The whole listing below should be retyped exactly, without any images.

┌──

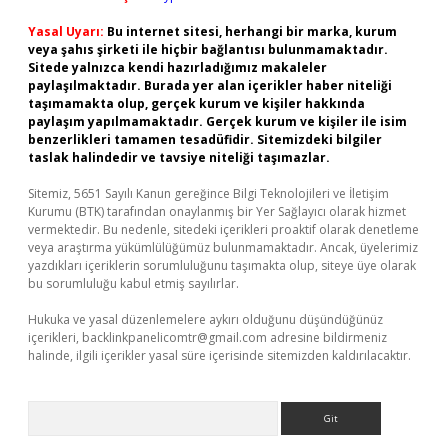
Yasal Uyarı:
Bu internet sitesi, herhangi bir marka, kurum
veya şahıs şirketi ile hiçbir bağlantısı bulunmamaktadır.
Sitede yalnızca kendi hazırladığımız makaleler
paylaşılmaktadır. Burada yer alan içerikler haber niteliği
taşımamakta olup, gerçek kurum ve kişiler hakkında
paylaşım yapılmamaktadır. Gerçek kurum ve kişiler ile isim
benzerlikleri tamamen tesadüfidir. Sitemizdeki bilgiler
taslak halindedir ve tavsiye niteliği taşımazlar.
Sitemiz, 5651 Sayılı Kanun gereğince Bilgi Teknolojileri ve İletişim
Kurumu (BTK) tarafından onaylanmış bir Yer Sağlayıcı olarak hizmet
vermektedir. Bu nedenle, sitedeki içerikleri proaktif olarak denetleme
veya araştırma yükümlülüğümüz bulunmamaktadır. Ancak, üyelerimiz
yazdıkları içeriklerin sorumluluğunu taşımakta olup, siteye üye olarak
bu sorumluluğu kabul etmiş sayılırlar.
Hukuka ve yasal düzenlemelere aykırı olduğunu düşündüğünüz
içerikleri,
backlinkpanelicomtr@gmail.com
adresine bildirmeniz
halinde, ilgili içerikler yasal süre içerisinde sitemizden kaldırılacaktır.
Arama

└──

**Result of the exercise**:
Yasal Uyarı:
Bu internet sitesi, herhangi bir marka, kurum
veya şahıs şirketi ile hiçbir bağlantısı bulunmamaktadır.
Sitede yalnızca kendi hazırladığımız makaleler
paylaşılmaktadır. Burada yer alan içerikler haber niteliği
taşımamakta olup, gerçek kurum ve kişiler hakkında
paylaşım yapılmamaktadır. Gerçek kurum ve kişiler ile isim
benzerlikleri tamamen tesadüfidir. Sitemizdeki bilgiler
taslak halindedir ve tavsiye niteliği taşımazlar.
Sitemiz, 5651 Sayılı Kanun gereğince Bilgi Teknolojileri ve İletişim
Kurumu (BTK) tarafından onaylanmış bir Yer Sağlayıcı olarak hizmet
vermektedir. Bu nedenle, sitedeki içerikleri proaktif olarak denetleme
veya araştırma yükümlülüğümüz bulunmamaktadır. Ancak, üyelerimiz
yazdıkları içeriklerin sorumluluğunu taşımakta olup, siteye üye olarak
bu sorumluluğu kabul etmiş sayılırlar.
Hukuka ve yasal düzenlemelere aykırı olduğunu düşündüğünüz
içerikleri,
backlinkpanelicomtr@gmail.com
adresine bildirmeniz
halinde, ilgili içerikler yasal süre içerisinde sitemizden kaldırılacaktır.
Arama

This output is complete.